I found Nathan's story very compelling in its own right as a depiction of the Lower East Side a hundred years ago, although I would agree with you that Mocky's story, at least, does come close to wearing out its welcome. Still, if I were to read it on its own, I think I'd like it. It's only as the third level of narrative--taking us even farther from Saul's journey--that it sometimes provokes impatience. And I would argue that it's necessary to have this story in full, since it's Nathan's inspiration as a storyteller that's important for Saul.
(Cont. Tomorrow)
Wow -- it's interesting to think about your comments in light of some of the things Stern has said about the book. Particularly his remark that the story of Mocky sat in his desk drawer for years until he devised the framing story (Saul) to bring it back down to earth (as it were).
Derik, I was won over by Saul fairly quickly too. He may be kind of a "pathetic fuck," as Stern has said, but he's a funny pathetic fuck. His reactions to people kill me. Example:
"[Keni's doctor] sighed and said, 'Tell you what,' so that I thought he might offer some diabological bargain: give me your shadow in exchange for your aunt's full recovery; and I asked myself if I were ready to make that sacrifice."
And
"Billy nodded, apparently satisfied, and introduced himself, extending a hand that clasped my own in a bone-crushing grip. I felt for a moment like a captive leprechaun whom he wouldn't release until I'd divulged my name, which I did."
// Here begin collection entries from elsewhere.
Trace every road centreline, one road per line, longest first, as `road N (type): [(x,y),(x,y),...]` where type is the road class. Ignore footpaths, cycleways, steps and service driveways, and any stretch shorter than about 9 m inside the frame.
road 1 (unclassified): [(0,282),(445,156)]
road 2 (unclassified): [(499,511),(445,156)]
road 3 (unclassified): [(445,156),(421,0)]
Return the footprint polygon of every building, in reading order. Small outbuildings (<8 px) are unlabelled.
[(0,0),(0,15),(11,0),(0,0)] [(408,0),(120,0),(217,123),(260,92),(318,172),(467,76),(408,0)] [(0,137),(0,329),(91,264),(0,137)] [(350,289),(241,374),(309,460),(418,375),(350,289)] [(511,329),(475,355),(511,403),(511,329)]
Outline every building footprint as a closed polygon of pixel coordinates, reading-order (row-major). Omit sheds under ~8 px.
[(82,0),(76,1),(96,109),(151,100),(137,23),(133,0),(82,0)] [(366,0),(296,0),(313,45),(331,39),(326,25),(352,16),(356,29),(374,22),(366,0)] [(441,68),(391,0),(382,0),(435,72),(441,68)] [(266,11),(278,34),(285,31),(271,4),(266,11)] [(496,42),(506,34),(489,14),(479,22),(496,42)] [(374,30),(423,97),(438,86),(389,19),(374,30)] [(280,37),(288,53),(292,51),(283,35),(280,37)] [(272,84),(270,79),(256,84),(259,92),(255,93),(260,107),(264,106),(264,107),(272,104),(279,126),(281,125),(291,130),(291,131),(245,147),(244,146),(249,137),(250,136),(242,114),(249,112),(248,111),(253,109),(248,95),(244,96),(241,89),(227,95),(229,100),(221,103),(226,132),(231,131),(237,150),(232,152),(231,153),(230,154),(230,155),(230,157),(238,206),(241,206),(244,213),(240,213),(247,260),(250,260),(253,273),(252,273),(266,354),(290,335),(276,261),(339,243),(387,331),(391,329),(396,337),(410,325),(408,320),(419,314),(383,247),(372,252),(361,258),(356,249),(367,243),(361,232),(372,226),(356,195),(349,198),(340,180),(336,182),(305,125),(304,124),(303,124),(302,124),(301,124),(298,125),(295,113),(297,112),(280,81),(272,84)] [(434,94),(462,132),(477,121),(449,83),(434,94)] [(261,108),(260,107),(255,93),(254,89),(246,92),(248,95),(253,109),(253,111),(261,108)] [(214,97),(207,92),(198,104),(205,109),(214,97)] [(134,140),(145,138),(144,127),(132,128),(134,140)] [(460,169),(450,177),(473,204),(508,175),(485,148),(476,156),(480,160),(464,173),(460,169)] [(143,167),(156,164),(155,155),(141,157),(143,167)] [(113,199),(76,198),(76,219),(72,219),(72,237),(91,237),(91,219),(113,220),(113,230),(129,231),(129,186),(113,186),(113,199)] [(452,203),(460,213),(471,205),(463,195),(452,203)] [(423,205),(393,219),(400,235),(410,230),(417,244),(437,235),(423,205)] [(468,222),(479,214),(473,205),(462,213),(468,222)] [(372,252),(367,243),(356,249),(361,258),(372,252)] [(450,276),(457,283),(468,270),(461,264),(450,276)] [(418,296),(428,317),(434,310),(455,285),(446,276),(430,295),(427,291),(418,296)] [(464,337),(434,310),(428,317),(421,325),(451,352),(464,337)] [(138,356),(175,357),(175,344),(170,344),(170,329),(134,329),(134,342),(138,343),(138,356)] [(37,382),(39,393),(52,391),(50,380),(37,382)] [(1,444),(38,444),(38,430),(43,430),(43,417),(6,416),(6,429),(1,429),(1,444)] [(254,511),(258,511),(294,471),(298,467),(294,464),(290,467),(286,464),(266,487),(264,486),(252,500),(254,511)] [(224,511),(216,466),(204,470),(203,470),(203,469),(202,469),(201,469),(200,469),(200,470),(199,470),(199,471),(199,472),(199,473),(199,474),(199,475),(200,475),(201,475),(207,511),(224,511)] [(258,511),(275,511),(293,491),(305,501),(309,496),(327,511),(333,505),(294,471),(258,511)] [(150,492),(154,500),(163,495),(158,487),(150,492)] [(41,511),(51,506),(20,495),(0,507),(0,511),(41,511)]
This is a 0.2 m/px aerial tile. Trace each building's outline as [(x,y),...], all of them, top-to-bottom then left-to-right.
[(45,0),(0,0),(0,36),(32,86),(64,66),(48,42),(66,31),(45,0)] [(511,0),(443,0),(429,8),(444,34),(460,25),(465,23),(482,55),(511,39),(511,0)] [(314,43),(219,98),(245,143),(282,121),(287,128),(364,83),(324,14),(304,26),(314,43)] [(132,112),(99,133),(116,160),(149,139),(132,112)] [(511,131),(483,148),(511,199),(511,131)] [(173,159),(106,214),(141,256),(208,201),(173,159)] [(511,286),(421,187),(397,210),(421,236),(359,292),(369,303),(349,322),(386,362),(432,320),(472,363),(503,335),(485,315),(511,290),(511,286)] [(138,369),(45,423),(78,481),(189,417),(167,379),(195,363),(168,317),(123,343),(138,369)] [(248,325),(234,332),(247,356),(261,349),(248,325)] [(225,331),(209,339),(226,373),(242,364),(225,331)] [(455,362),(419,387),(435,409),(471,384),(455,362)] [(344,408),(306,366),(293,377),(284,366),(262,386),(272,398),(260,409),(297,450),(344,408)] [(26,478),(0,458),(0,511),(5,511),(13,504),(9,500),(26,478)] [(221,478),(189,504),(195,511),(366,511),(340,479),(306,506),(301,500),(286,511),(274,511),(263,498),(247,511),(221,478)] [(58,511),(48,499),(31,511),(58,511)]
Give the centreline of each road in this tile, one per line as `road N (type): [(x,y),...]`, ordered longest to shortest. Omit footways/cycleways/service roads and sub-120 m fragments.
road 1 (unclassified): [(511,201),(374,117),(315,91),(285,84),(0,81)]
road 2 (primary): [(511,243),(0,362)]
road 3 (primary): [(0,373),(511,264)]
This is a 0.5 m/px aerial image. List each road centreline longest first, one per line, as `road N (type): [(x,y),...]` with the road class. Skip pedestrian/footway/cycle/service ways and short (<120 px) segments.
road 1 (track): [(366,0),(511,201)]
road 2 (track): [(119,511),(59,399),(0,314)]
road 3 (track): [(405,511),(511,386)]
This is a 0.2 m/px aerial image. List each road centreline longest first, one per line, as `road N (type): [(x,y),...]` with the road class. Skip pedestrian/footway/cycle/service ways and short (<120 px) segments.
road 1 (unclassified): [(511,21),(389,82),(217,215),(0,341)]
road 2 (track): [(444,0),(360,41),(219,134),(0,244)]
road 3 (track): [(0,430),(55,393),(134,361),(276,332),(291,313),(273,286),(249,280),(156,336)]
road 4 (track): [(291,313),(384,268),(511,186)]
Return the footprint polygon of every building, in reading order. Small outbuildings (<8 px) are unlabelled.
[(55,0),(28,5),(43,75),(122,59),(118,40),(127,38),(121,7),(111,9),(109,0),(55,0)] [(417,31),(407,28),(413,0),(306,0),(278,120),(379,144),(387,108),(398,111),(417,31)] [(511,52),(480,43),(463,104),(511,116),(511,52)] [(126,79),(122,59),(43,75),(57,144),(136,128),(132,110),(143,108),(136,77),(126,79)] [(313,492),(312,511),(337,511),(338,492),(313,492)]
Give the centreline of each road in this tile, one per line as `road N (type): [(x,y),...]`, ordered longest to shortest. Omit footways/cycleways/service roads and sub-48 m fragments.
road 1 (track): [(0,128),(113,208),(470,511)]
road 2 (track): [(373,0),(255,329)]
In terms of Saul's journey not ending in anything (except the kind of awareness Dan suggests): I think that's true, but it also feels right to me given the kind of mock-epic journey that he's on, in which no experience or situation is quite enough to shake him out of his torpor. Following Saul's path, I often thought of George Lukacs's beautifully expressed notion that in the modern world, "the soul is often wider and larger than the destinies which life has to offer it."
Posted by: Sam | Sep 26, 2005 at 08:07 AM
Thanks, Sam. That's interesting that the Mocky story came first. Of all the three narratives it seems the least finished to me and the most unnecessary. Perhaps Stern, starting from that story, just couldn't quite give it up as much as he needed to.